Po 15 latach od premiery "Harry'ego Pottera i kamienia filozoficznego" wyszło na jaw, że o rolę Rubeusa Hagrida starał się Robin Williams. Legendarny aktor nie został wzięty pod uwagę, gdyż producenci wprowadzili zasadę angażowania jedynie Brytyjczyków.
Janet Hirshenson, która od 37 lat pracuje jako dyrektor castingów, potwierdziła w rozmowie z "The Huffington Post", że Amerykanin Robin Williams padł "ofiarą" producentów filmowej serii o Harrym Potterze, którzy w doborze obsady kierowali się zasadą "British-only" ("tylko Brytyjczycy").
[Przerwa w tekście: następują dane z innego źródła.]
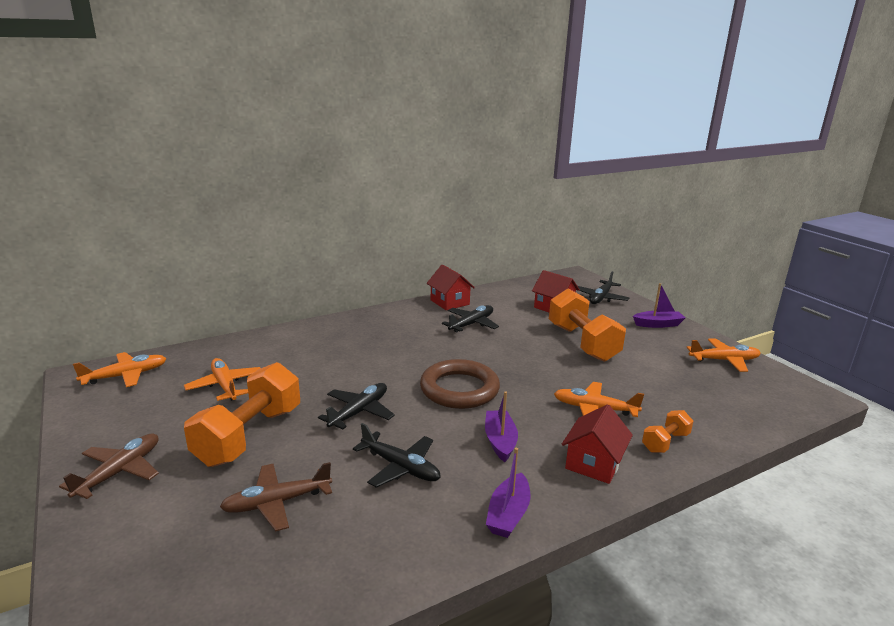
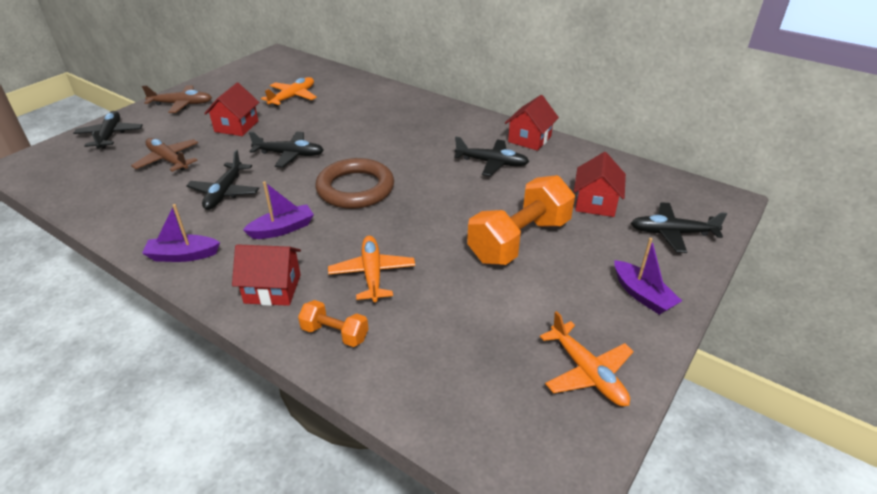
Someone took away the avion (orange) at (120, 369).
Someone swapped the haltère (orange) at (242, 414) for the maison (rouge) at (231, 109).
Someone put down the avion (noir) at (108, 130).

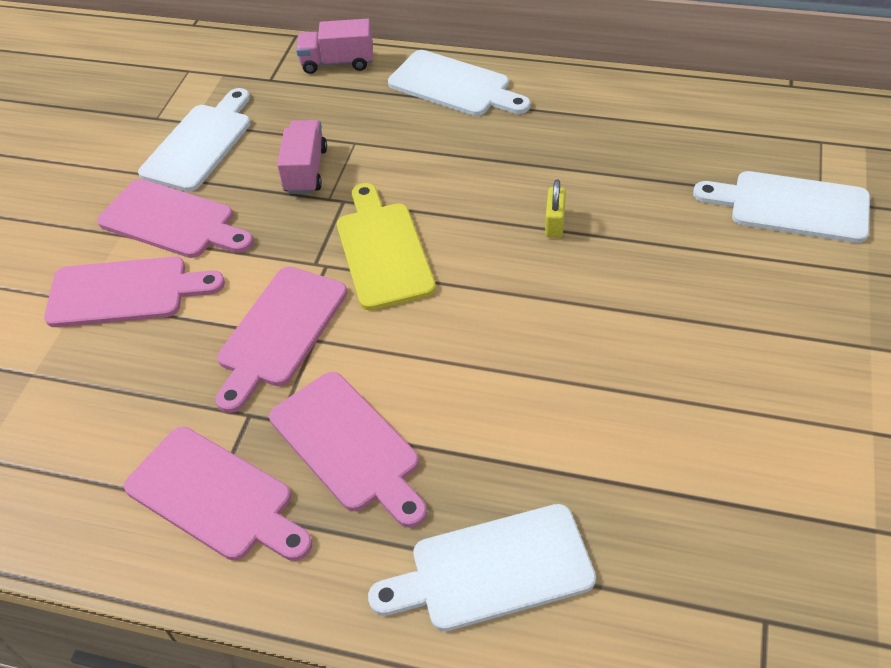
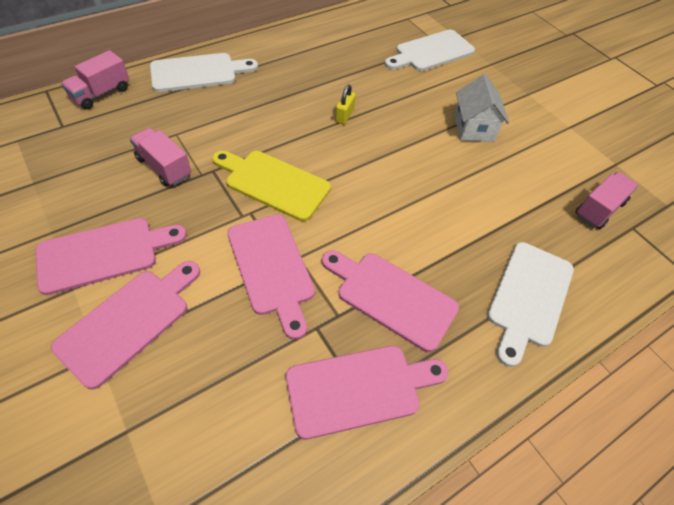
Someone took away the planche à découper (blanc) at (194, 140).
Someone rotated the planche à découper (rose) at (348, 450) by 150 degrees counterclockwise.
Someone rotated the cadenas (jaune) at (555, 208) by 60 degrees clockwise.
Someone put down the maison (blanc) at (481, 108).
Someone put down the camion (rose) at (607, 200).

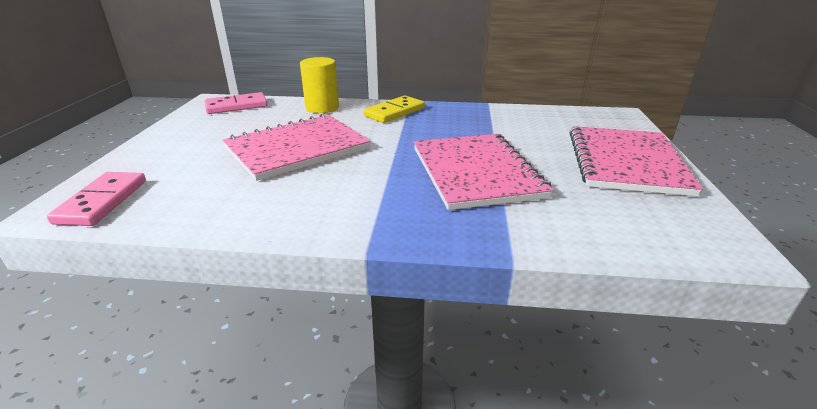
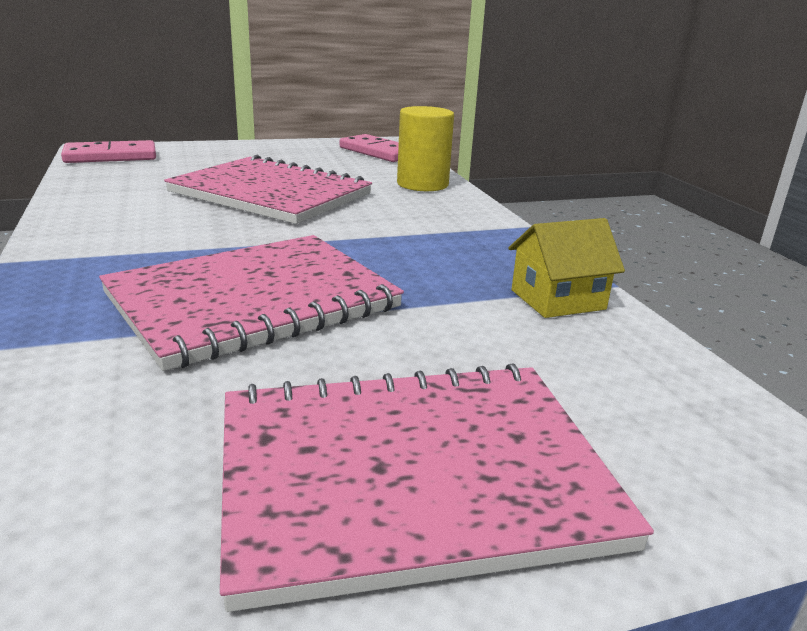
Someone took away the domino (jaune) at (394, 109).
Someone put down the maison (jaune) at (566, 268).

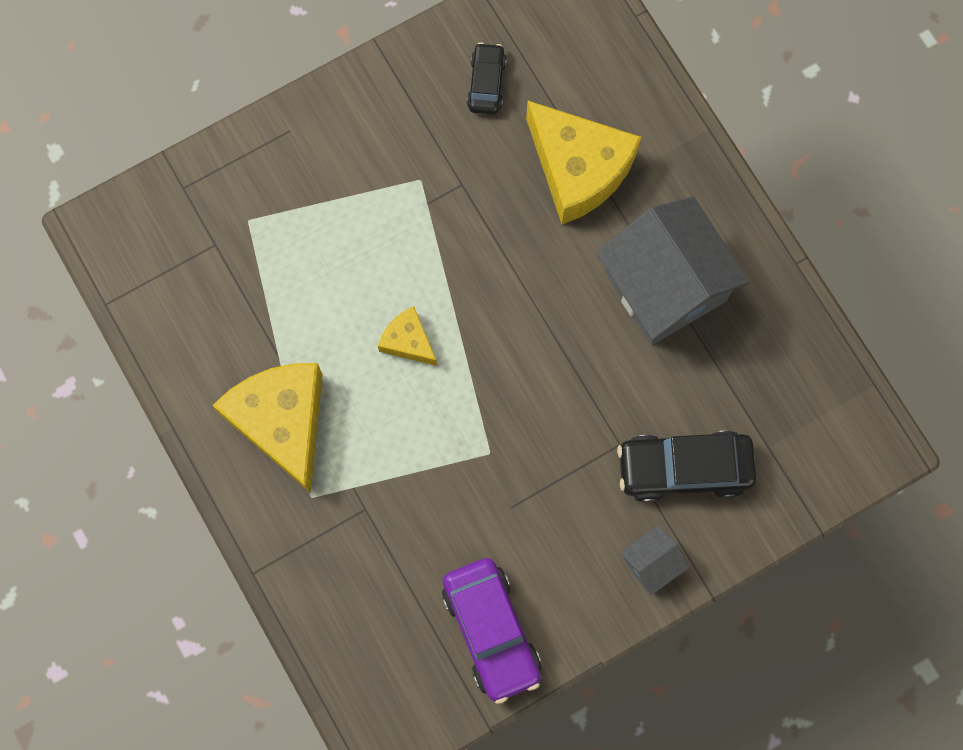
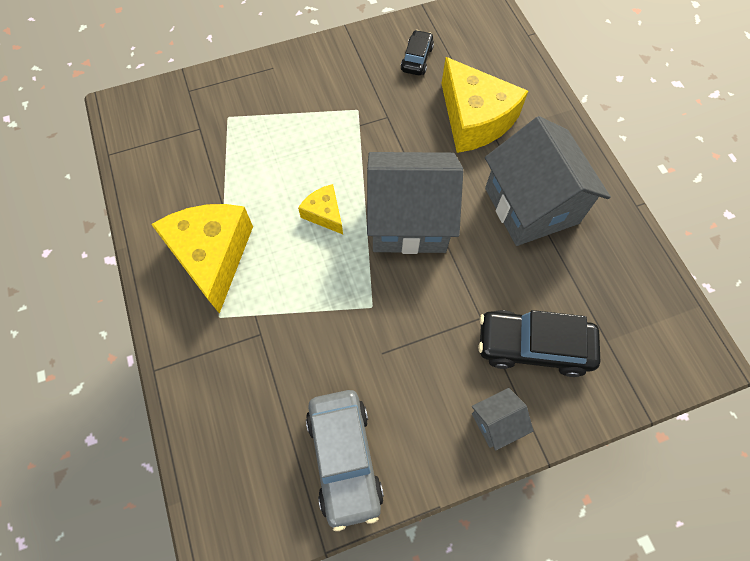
Someone repainted the voiture (violet) at (491, 631), which became the voiture (gris) at (345, 460).
Someone put down the maison (gris) at (415, 203).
- Robin dzwonił [do Chrisa Columbusa - reżysera "Harry'ego Pottera i Kamienia Filozoficznego" -red.], ponieważ bardzo chciał zagrać w filmie - powiedziała Hirshenson. - Jednak była zasada "tylko Brytyjczycy" i skoro reżyser powiedział "nie" Robinowi, nie mógł się zgodzić na żaden inny wyjątek - podkreśliła. Jak wyznała Hirshenson, z tego samego powodu główna rola trafiła do Daniela Radcliffe'a. Wcześniej w roli Harry'ego widziano Liama Alkena, który także jest Amerykaninem. Młodego czarodzieja miał także zagrać Jamie Bell, którego świat pokochał za tytułową rolę w "Billym Elliocie". Jak zdradziła dyrektor castingu, Bell był już "za stary" do roli Harry'ego - miał 14 lat.
Zdaniem Hirshenson, nawet jeśli producenci zgodziliby się na wyjątek względem Williamsa, to i tak J.K. Rowling miała upatrzonego Robbiego Coltrane'a do roli Hagrida.
"Było kilka ról, które bardzo chciałem zagrać"
Słowa dyrektorki castingów potwierdzają wypowiedź aktora dla "New York Post" z 2001 roku.
- Było kilka ról, które bardzo chciałem zagrać, jednak obowiązywał wówczas zakaz zatrudniania amerykańskich aktorów - wyznał wówczas Robin Williams. Zmarły w 2014 roku aktor starał się o kilka kultowych dzisiaj kreacji. "The Guardian" przypomina, że Williams rozważał udział w takich tytułach jak: "Lśnienie" S. Kubricka, "Filadelfii" Jonathana Demme'a, filmie biograficznym o Charliem Chaplinie Richarda Attenborougha oraz "Obywatelu Milku" Gusa van Santa. Williams chciał również wcielić się w profesora z depresją w "Małej Miss", którego ostatecznie zagrał Steve Carell.